▶ Instructions to follow:
Find the line that contains "(at 197.825 121.47))". Restate it and each following line exactly, through the end of the records.
[[ Records open ]]
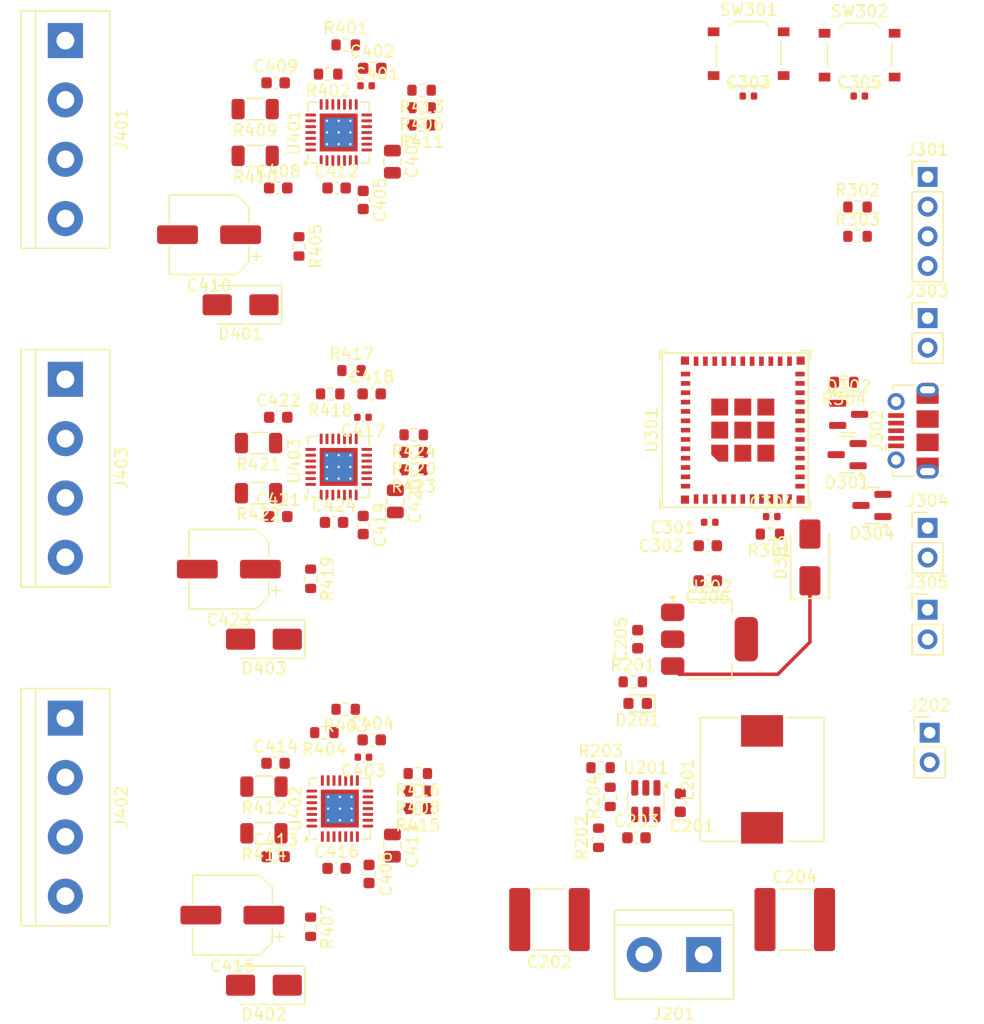
<source format=kicad_pcb>
(kicad_pcb
	(version 20241229)
	(generator "pcbnew")
	(generator_version "9.0")
	(general
		(thickness 1.6)
		(legacy_teardrops no)
	)
	(paper "A4")
	(layers
		(0 "F.Cu" signal)
		(2 "B.Cu" signal)
		(9 "F.Adhes" user "F.Adhesive")
		(11 "B.Adhes" user "B.Adhesive")
		(13 "F.Paste" user)
		(15 "B.Paste" user)
		(5 "F.SilkS" user "F.Silkscreen")
		(7 "B.SilkS" user "B.Silkscreen")
		(1 "F.Mask" user)
		(3 "B.Mask" user)
		(17 "Dwgs.User" user "User.Drawings")
		(19 "Cmts.User" user "User.Comments")
		(21 "Eco1.User" user "User.Eco1")
		(23 "Eco2.User" user "User.Eco2")
		(25 "Edge.Cuts" user)
		(27 "Margin" user)
		(31 "F.CrtYd" user "F.Courtyard")
		(29 "B.CrtYd" user "B.Courtyard")
		(35 "F.Fab" user)
		(33 "B.Fab" user)
		(39 "User.1" user)
		(41 "User.2" user)
		(43 "User.3" user)
		(45 "User.4" user)
	)
	(setup
		(stackup
			(layer "F.SilkS"
				(type "Top Silk Screen")
			)
			(layer "F.Paste"
				(type "Top Solder Paste")
			)
			(layer "F.Mask"
				(type "Top Solder Mask")
				(thickness 0.01)
			)
			(layer "F.Cu"
				(type "copper")
				(thickness 0.035)
			)
			(layer "dielectric 1"
				(type "core")
				(thickness 1.51)
				(material "FR4")
				(epsilon_r 4.5)
				(loss_tangent 0.02)
			)
			(layer "B.Cu"
				(type "copper")
				(thickness 0.035)
			)
			(layer "B.Mask"
				(type "Bottom Solder Mask")
				(thickness 0.01)
			)
			(layer "B.Paste"
				(type "Bottom Solder Paste")
			)
			(layer "B.SilkS"
				(type "Bottom Silk Screen")
			)
			(copper_finish "None")
			(dielectric_constraints no)
		)
		(pad_to_mask_clearance 0)
		(allow_soldermask_bridges_in_footprints no)
		(tenting front back)
		(pcbplotparams
			(layerselection 0x00000000_00000000_55555555_5755f5ff)
			(plot_on_all_layers_selection 0x00000000_00000000_00000000_00000000)
			(disableapertmacros no)
			(usegerberextensions no)
			(usegerberattributes yes)
			(usegerberadvancedattributes yes)
			(creategerberjobfile yes)
			(dashed_line_dash_ratio 12.000000)
			(dashed_line_gap_ratio 3.000000)
			(svgprecision 4)
			(plotframeref no)
			(mode 1)
			(useauxorigin no)
			(hpglpennumber 1)
			(hpglpenspeed 20)
			(hpglpendiameter 15.000000)
			(pdf_front_fp_property_popups yes)
			(pdf_back_fp_property_popups yes)
			(pdf_metadata yes)
			(pdf_single_document no)
			(dxfpolygonmode yes)
			(dxfimperialunits yes)
			(dxfusepcbnewfont yes)
			(psnegative no)
			(psa4output no)
			(plot_black_and_white yes)
			(plotinvisibletext no)
			(sketchpadsonfab no)
			(plotpadnumbers no)
			(hidednponfab no)
			(sketchdnponfab yes)
			(crossoutdnponfab yes)
			(subtractmaskfromsilk no)
			(outputformat 1)
			(mirror no)
			(drillshape 1)
			(scaleselection 1)
			(outputdirectory "")
		)
	)
	(net 0 "")
	(net 1 "+24V")
	(net 2 "GND")
	(net 3 "/Power Supply/BUCK_SW")
	(net 4 "+5V")
	(net 5 "/Power Supply/BUCK_EN")
	(net 6 "/Power Supply/BUCK_FB")
	(net 7 "/Microcontroller/EN")
	(net 8 "/Microcontroller/BOOT")
	(net 9 "/Stepper Drivers/A_VCP")
	(net 10 "/Stepper Drivers/H_VCP")
	(net 11 "/Stepper Drivers/A_VREG")
	(net 12 "/Stepper Drivers/H_VREG")
	(net 13 "/Stepper Drivers/A_CP1")
	(net 14 "/Stepper Drivers/A_CP2")
	(net 15 "/Stepper Drivers/H_CP2")
	(net 16 "/Stepper Drivers/H_CP1")
	(net 17 "/Stepper Drivers/V_VCP")
	(net 18 "/Stepper Drivers/V_VREG")
	(net 19 "/Stepper Drivers/V_CP1")
	(net 20 "/Stepper Drivers/V_CP2")
	(net 21 "/Power Supply/BUCK_BST")
	(net 22 "/Stepper Drivers/A_FLYBACK")
	(net 23 "/Stepper Drivers/H_FLYBACK")
	(net 24 "Net-(D201-A)")
	(net 25 "/Microcontroller/USB_D-")
	(net 26 "/Microcontroller/USB_D+")
	(net 27 "/Microcontroller/+VBUS")
	(net 28 "unconnected-(U301-NC-Pad33)")
	(net 29 "/Microcontroller/RXD")
	(net 30 "/Microcontroller/TXD")
	(net 31 "unconnected-(J302-Shield-Pad6)")
	(net 32 "unconnected-(J302-Shield-Pad6)_1")
	(net 33 "unconnected-(J302-Shield-Pad6)_2")
	(net 34 "unconnected-(J302-Shield-Pad6)_3")
	(net 35 "unconnected-(J302-Shield-Pad6)_4")
	(net 36 "unconnected-(J302-Shield-Pad6)_5")
	(net 37 "unconnected-(J302-Shield-Pad6)_6")
	(net 38 "unconnected-(J302-ID-Pad4)")
	(net 39 "unconnected-(J302-Shield-Pad6)_7")
	(net 40 "/Microcontroller/AGITATION_SWITCH")
	(net 41 "/Microcontroller/VERTICAL_SWITCH")
	(net 42 "/Microcontroller/HORIZONTAL_SWITCH")
	(net 43 "/Stepper Drivers/AGITATE_2A")
	(net 44 "/Stepper Drivers/AGITATE_2B")
	(net 45 "/Stepper Drivers/AGITATE_1B")
	(net 46 "/Stepper Drivers/AGITATE_1A")
	(net 47 "/Stepper Drivers/HORIZONTAL_1A")
	(net 48 "/Stepper Drivers/HORIZONTAL_2A")
	(net 49 "/Stepper Drivers/HORIZONTAL_1B")
	(net 50 "/Stepper Drivers/HORIZONTAL_2B")
	(net 51 "/Stepper Drivers/VERTICAL_1A")
	(net 52 "/Stepper Drivers/VERTICAL_2B")
	(net 53 "/Stepper Drivers/VERTICAL_2A")
	(net 54 "/Stepper Drivers/VERTICAL_1B")
	(net 55 "/Microcontroller/TXD0")
	(net 56 "/Microcontroller/RXD0")
	(net 57 "/Microcontroller/IO8")
	(net 58 "/Stepper Drivers/A_VREF")
	(net 59 "/Stepper Drivers/H_VREF")
	(net 60 "/Stepper Drivers/A_ROSC")
	(net 61 "/Stepper Drivers/H_ROSC")
	(net 62 "/Stepper Drivers/A_SENSE1")
	(net 63 "/Stepper Drivers/A_SENSE2")
	(net 64 "/Stepper Drivers/A_RESET")
	(net 65 "/Stepper Drivers/H_SENSE1")
	(net 66 "/Stepper Drivers/A_SLEEP")
	(net 67 "/Stepper Drivers/H_SENSE2")
	(net 68 "/Stepper Drivers/H_RESET")
	(net 69 "/Stepper Drivers/H_SLEEP")
	(net 70 "/Stepper Drivers/V_VREF")
	(net 71 "/Stepper Drivers/V_ROSC")
	(net 72 "/Stepper Drivers/V_SENSE1")
	(net 73 "/Stepper Drivers/V_SENSE2")
	(net 74 "/Stepper Drivers/V_RESET")
	(net 75 "/Stepper Drivers/V_SLEEP")
	(net 76 "unconnected-(U301-NC-Pad32)")
	(net 77 "unconnected-(U301-IO5-Pad10)")
	(net 78 "unconnected-(U301-IO14-Pad19)")
	(net 79 "unconnected-(U301-NC-Pad35)")
	(net 80 "unconnected-(U301-NC-Pad7)")
	(net 81 "unconnected-(U301-IO2-Pad5)")
	(net 82 "unconnected-(U301-IO4-Pad9)")
	(net 83 "unconnected-(U301-IO0-Pad12)")
	(net 84 "AGITATION_STEP")
	(net 85 "HORIZONTAL_DIR")
	(net 86 "VERTICAL_STEP")
	(net 87 "HORIZONTAL_STEP")
	(net 88 "unconnected-(U301-NC-Pad34)")
	(net 89 "unconnected-(U301-IO1-Pad13)")
	(net 90 "unconnected-(U301-NC-Pad21)")
	(net 91 "unconnected-(U301-IO3-Pad6)")
	(net 92 "VERTICAL_DIR")
	(net 93 "unconnected-(U301-NC-Pad4)")
	(net 94 "AGITATION_DIR")
	(net 95 "unconnected-(U401-NC-Pad7)")
	(net 96 "unconnected-(U401-NC-Pad25)")
	(net 97 "unconnected-(U401-NC-Pad20)")
	(net 98 "unconnected-(U402-NC-Pad25)")
	(net 99 "unconnected-(U402-MS2-Pad10)")
	(net 100 "unconnected-(U402-NC-Pad7)")
	(net 101 "unconnected-(U402-NC-Pad20)")
	(net 102 "unconnected-(U402-MS3-Pad11)")
	(net 103 "unconnected-(U402-MS1-Pad9)")
	(net 104 "unconnected-(U403-MS2-Pad10)")
	(net 105 "unconnected-(U403-NC-Pad25)")
	(net 106 "unconnected-(U403-NC-Pad20)")
	(net 107 "unconnected-(U403-MS3-Pad11)")
	(net 108 "unconnected-(U403-MS1-Pad9)")
	(net 109 "unconnected-(U403-NC-Pad7)")
	(net 110 "+3.3V")
	(net 111 "/Stepper Drivers/V_FLYBACK")
	(footprint "Button_Switch_SMD:SW_Push_1P1T_XKB_TS-1187A" (layer "F.Cu") (at 182.5 73.875))
	(footprint "Package_TO_SOT_SMD:SOT-23" (layer "F.Cu") (at 193.0625 112.55 180))
	(footprint "Capacitor_SMD:C_0603_1608Metric" (layer "F.Cu") (at 147 114))
	(footprint "Capacitor_SMD:C_0603_1608Metric" (layer "F.Cu") (at 179 119 180))
	(footprint "Capacitor_SMD:CP_Elec_6.3x7.7" (layer "F.Cu") (at 136.3 89.37 180))
	(footprint "Capacitor_SMD:C_0402_1005Metric" (layer "F.Cu") (at 149.52 134.1 180))
	(footprint "TerminalBlock:TerminalBlock_bornier-4_P5.08mm" (layer "F.Cu") (at 124 72.75 -90))
	(footprint "Diode_SMD:D_SMA" (layer "F.Cu") (at 187.75 117 90))
	(footprint "Capacitor_SMD:C_0603_1608Metric" (layer "F.Cu") (at 173 124 90))
	(footprint "Resistor_SMD:R_0603_1608Metric" (layer "F.Cu") (at 146.5 75.62 180))
	(footprint "Resistor_SMD:R_0603_1608Metric" (layer "F.Cu") (at 145 148.62 -90))
	(footprint "Capacitor_SMD:C_0603_1608Metric" (layer "F.Cu") (at 147.225 85.37))
	(footprint "Capacitor_SMD:CP_Elec_6.3x7.7" (layer "F.Cu") (at 138.3 147.62 180))
	(footprint "Resistor_SMD:R_0603_1608Metric" (layer "F.Cu") (at 146.175 132 180))
	(footprint "Connector_PinHeader_2.54mm:PinHeader_1x04_P2.54mm_Vertical" (layer "F.Cu") (at 197.825 84.43))
	(footprint "Capacitor_SMD:C_0402_1005Metric" (layer "F.Cu") (at 149.48 105 180))
	(footprint "Package_TO_SOT_SMD:SOT-23" (layer "F.Cu") (at 190.9375 108.2 180))
	(footprint "Resistor_SMD:R_0603_1608Metric" (layer "F.Cu") (at 154.5 79.98 180))
	(footprint "TerminalBlock:TerminalBlock_bornier-4_P5.08mm" (layer "F.Cu") (at 124 101.75 -90))
	(footprint "Connector_PinHeader_2.54mm:PinHeader_1x02_P2.54mm_Vertical" (layer "F.Cu") (at 197.825 114.47))
	(footprint "Capacitor_SMD:C_0402_1005Metric" (layer "F.Cu") (at 149.75 76.62 180))
	(footprint "Resistor_SMD:R_0603_1608Metric" (layer "F.Cu") (at 169.825 135))
	(footprint "Resistor_SMD:R_0603_1608Metric" (layer "F.Cu") (at 172.585 127.65))
	(footprint "Resistor_SMD:R_0603_1608Metric" (layer "F.Cu") (at 146.675 103 180))
	(footprint "Capacitor_SMD:C_2220_5750Metric" (layer "F.Cu") (at 186.45 148))
	(footprint "LED_SMD:LED_0603_1608Metric" (layer "F.Cu") (at 173 129.5 180))
	(footprint "Resistor_SMD:R_0603_1608Metric" (layer "F.Cu") (at 148 130 180))
	(footprint "Resistor_SMD:R_0603_1608Metric" (layer "F.Cu") (at 191.825 87))
	(footprint "Resistor_SMD:R_1206_3216Metric" (layer "F.Cu") (at 140.5375 111.5 180))
	(footprint "Connector_PinHeader_2.54mm:PinHeader_1x02_P2.54mm_Vertical" (layer "F.Cu") (at 197.825 121.47))
	(footprint "Capacitor_SMD:C_0805_2012Metric" (layer "F.Cu") (at 152 141.67 -90))
	(footprint "Capacitor_SMD:C_0402_1005Metric" (layer "F.Cu") (at 184.48 113.5))
	(footprint "Connector_PinHeader_2.54mm:PinHeader_1x02_P2.54mm_Vertical" (layer "F.Cu") (at 197.825 96.51))
	(footprint "Resistor_SMD:R_1206_3216Metric" (layer "F.Cu") (at 140.5375 107.21 180))
	(footprint "Capacitor_SMD:C_0402_1005Metric" (layer "F.Cu") (at 179.175 113.99))
	(footprint "Capacitor_SMD:C_2220_5750Metric" (layer "F.Cu") (at 165.45 148 180))
	(footprint "Diode_SMD:D_SMA"
		(layer "F.Cu")
		(uuid "55699677-f0d4-4f5e-b1c7-f38941d9e37e")
		(at 141 124 180)
		(descr "Diode SMA (DO-214AC)")
		(tags "Diode SMA (DO-214AC)")
		(property "Reference" "D403"
			(at 0 -2.5 0)
			(layer "F.SilkS")
			(uuid "6b50f2b5-5082-48b5-988c-bec223099104")
			(effects
				(font
					(size 1 1)
					(thickness 0.15)
				)
			)
		)
		(property "Value" "SMAJ22A"
			(at 0 2.6 0)
			(layer "F.Fab")
			(uuid "cf31a61d-ed5a-4700-96d1-a4d2f7eeae8b")
			(effects
				(font
					(size 1 1)
					(thickness 0.15)
				)
			)
		)
		(property "Datasheet" ""
... [374608 chars truncated]
</source>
[[ Records closed ]]
▶ Exercise result:
	(footprint "Connector_PinHeader_2.54mm:PinHeader_1x02_P2.54mm_Vertical" (layer "F.Cu") (at 197.825 121.47))
	(footprint "Capacitor_SMD:C_0805_2012Metric" (layer "F.Cu") (at 152 141.67 -90))
	(footprint "Capacitor_SMD:C_0402_1005Metric" (layer "F.Cu") (at 184.48 113.5))
	(footprint "Connector_PinHeader_2.54mm:PinHeader_1x02_P2.54mm_Vertical" (layer "F.Cu") (at 197.825 96.51))
	(footprint "Resistor_SMD:R_1206_3216Metric" (layer "F.Cu") (at 140.5375 107.21 180))
	(footprint "Capacitor_SMD:C_0402_1005Metric" (layer "F.Cu") (at 179.175 113.99))
	(footprint "Capacitor_SMD:C_2220_5750Metric" (layer "F.Cu") (at 165.45 148 180))
	(footprint "Diode_SMD:D_SMA"
		(layer "F.Cu")
		(uuid "55699677-f0d4-4f5e-b1c7-f38941d9e37e")
		(at 141 124 180)
		(descr "Diode SMA (DO-214AC)")
		(tags "Diode SMA (DO-214AC)")
		(property "Reference" "D403"
			(at 0 -2.5 0)
			(layer "F.SilkS")
			(uuid "6b50f2b5-5082-48b5-988c-bec223099104")
			(effects
				(font
					(size 1 1)
					(thickness 0.15)
				)
			)
		)
		(property "Value" "SMAJ22A"
			(at 0 2.6 0)
			(layer "F.Fab")
			(uuid "cf31a61d-ed5a-4700-96d1-a4d2f7eeae8b")
			(effects
				(font
					(size 1 1)
					(thickness 0.15)
				)
			)
		)
		(property "Datasheet" ""
... [374608 chars truncated]
</source>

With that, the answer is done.